DATA SECTION Start Marker

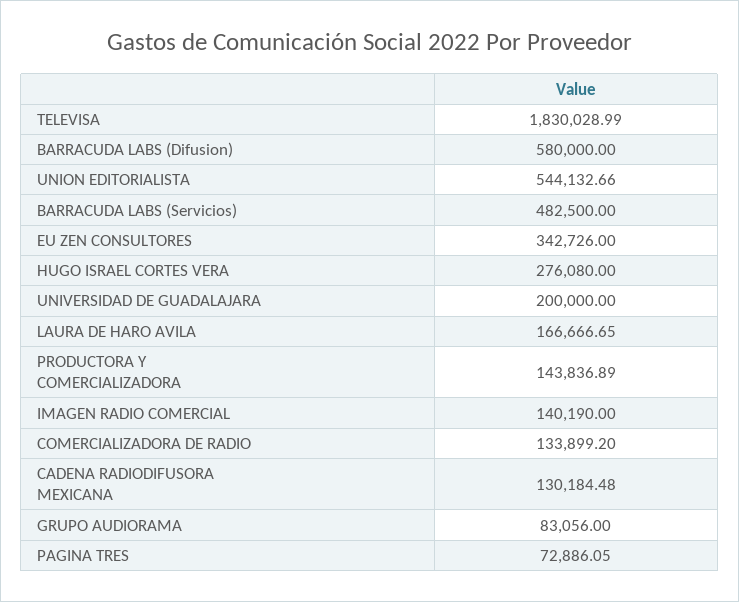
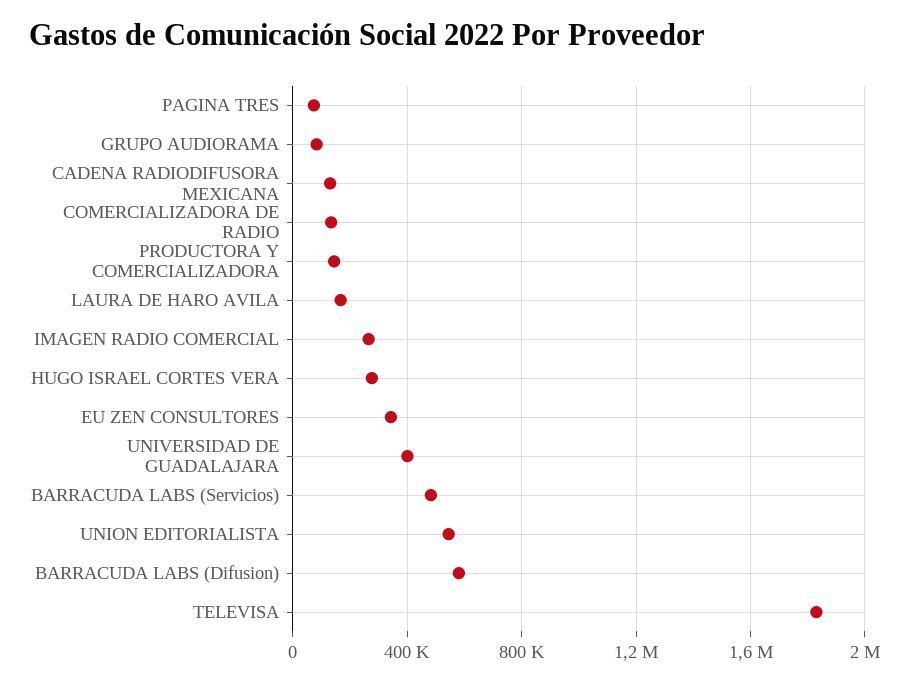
UNIVERSIDAD DE GUADALAJARA: 200000 -> 400000
IMAGEN RADIO COMERCIAL: 140190 -> 250000

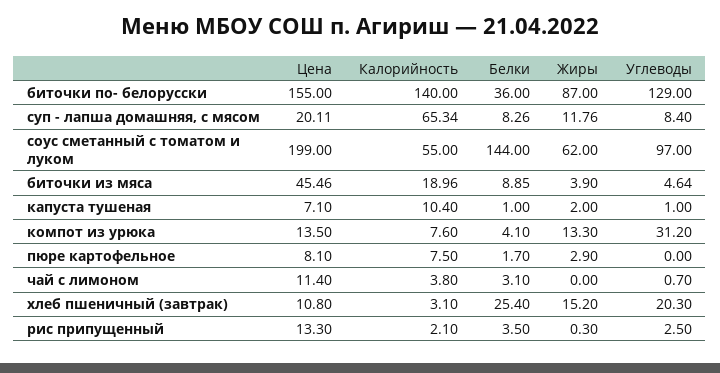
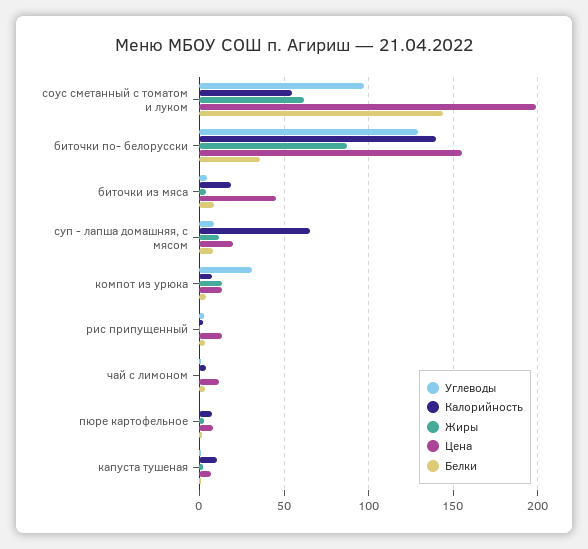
Цена, хлеб пшеничный (завтрак): 10.8 -> none
Калорийность, хлеб пшеничный (завтрак): 3.1 -> none
Белки, хлеб пшеничный (завтрак): 25.4 -> none
Жиры, хлеб пшеничный (завтрак): 15.2 -> none
Углеводы, хлеб пшеничный (завтрак): 20.3 -> none

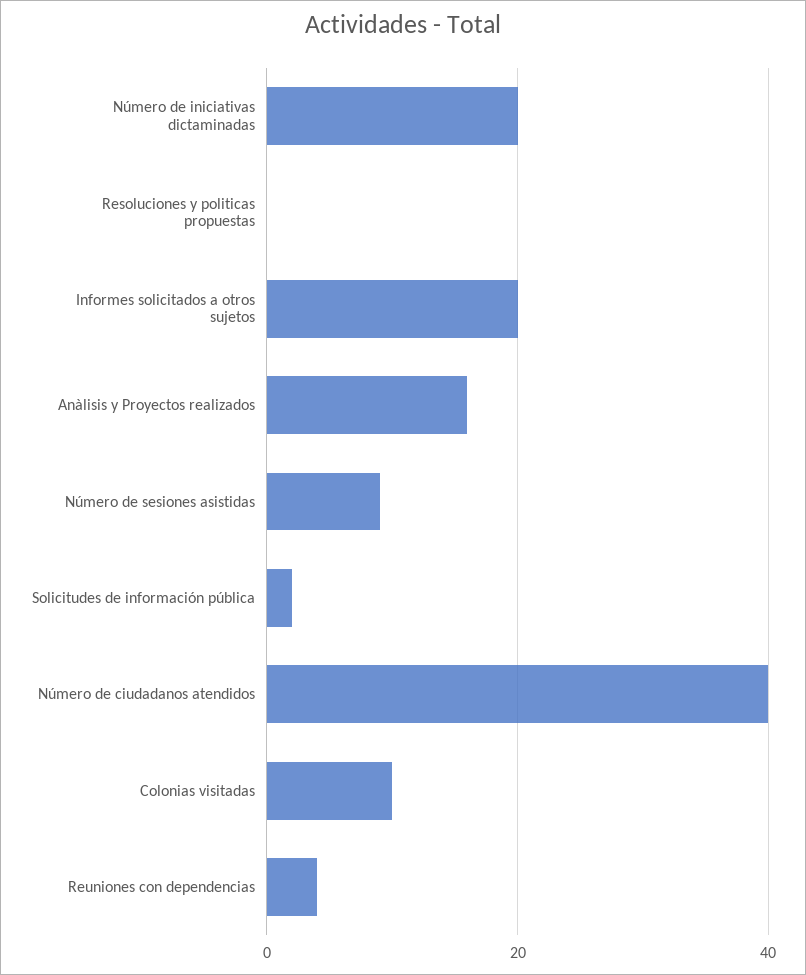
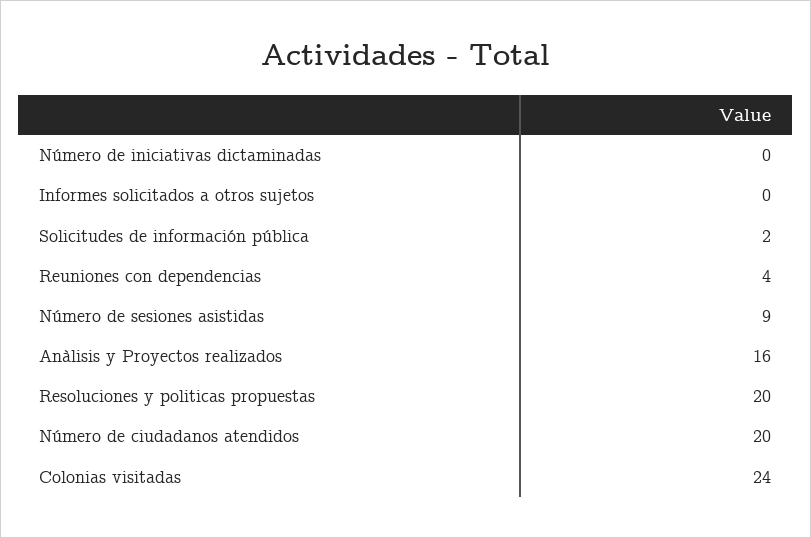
Número de iniciativas dictaminadas: 20 -> 0
Resoluciones y politicas propuestas: 0 -> 20
Informes solicitados a otros sujetos: 20 -> 0
Número de ciudadanos atendidos: 40 -> 20
Colonias visitadas: 10 -> 24

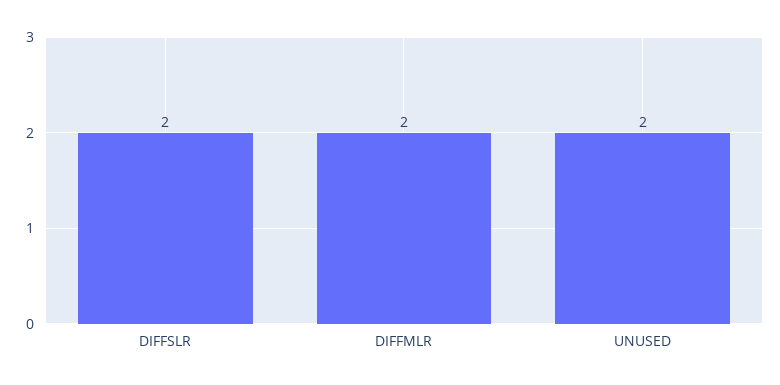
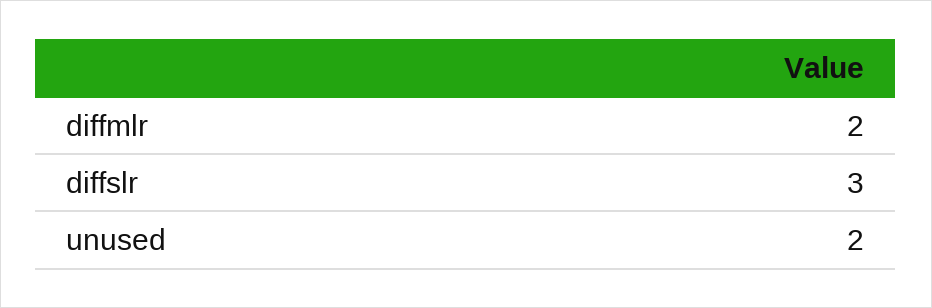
DIFFSLR: 2 -> 3

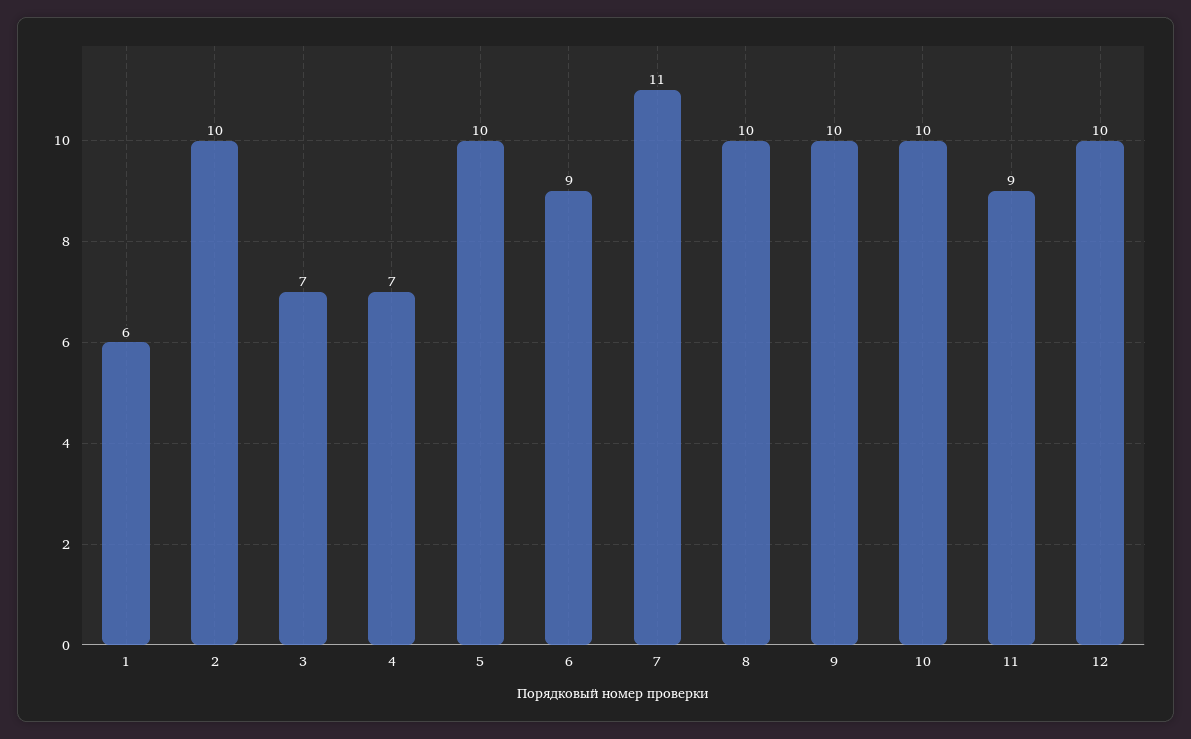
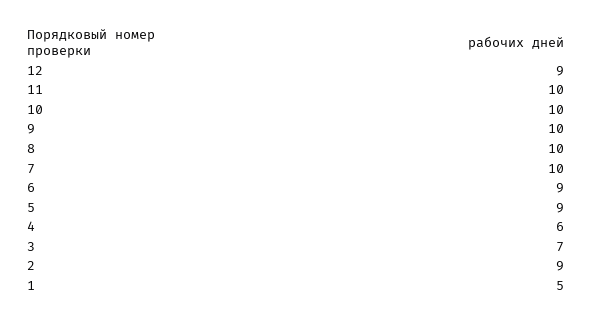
1: 6 -> 5
2: 10 -> 9
4: 7 -> 6
5: 10 -> 9
7: 11 -> 10
11: 9 -> 10
12: 10 -> 9

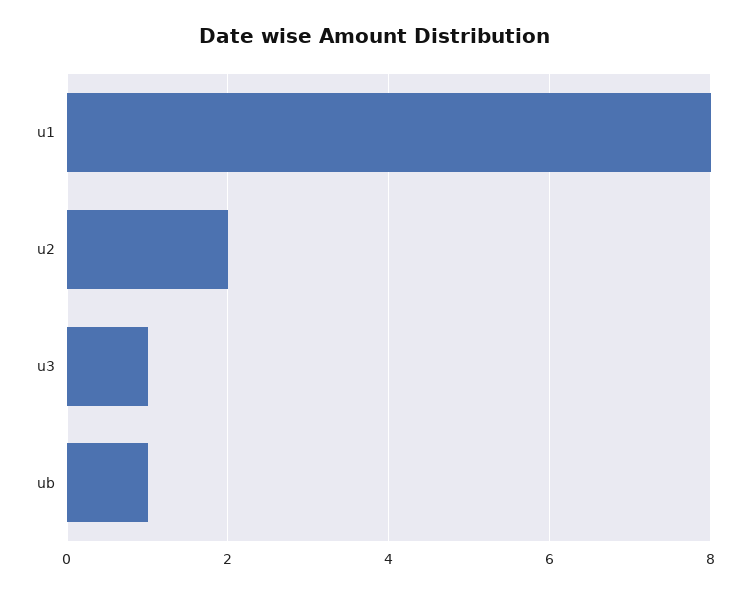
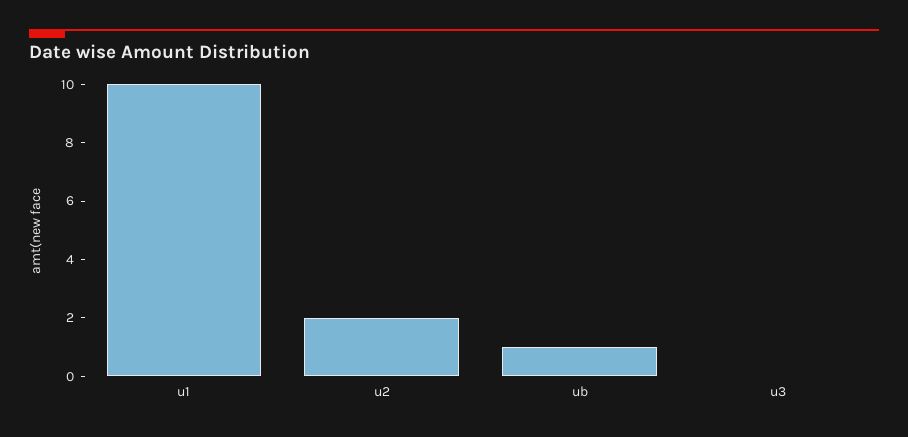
u1: 8 -> 10
u3: 1 -> 0

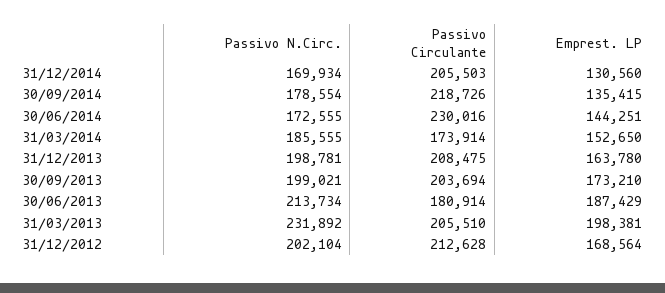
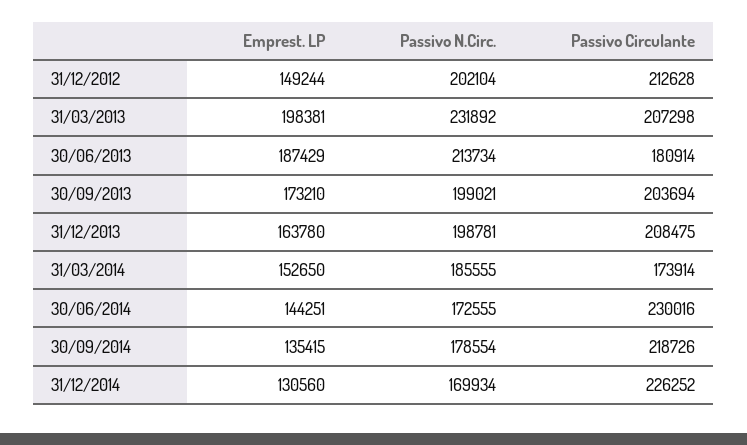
Passivo Circulante, 31/12/2014: 205503 -> 226252
Passivo Circulante, 31/03/2013: 205510 -> 207298
Emprest. LP, 31/12/2012: 168564 -> 149244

DATA SECTION End Marker

From the entries above, copy each line that holds "хлеб".

» ANSWER BOX
Цена, хлеб пшеничный (завтрак): 10.8 -> none
Калорийность, хлеб пшеничный (завтрак): 3.1 -> none
Белки, хлеб пшеничный (завтрак): 25.4 -> none
Жиры, хлеб пшеничный (завтрак): 15.2 -> none
Углеводы, хлеб пшеничный (завтрак): 20.3 -> none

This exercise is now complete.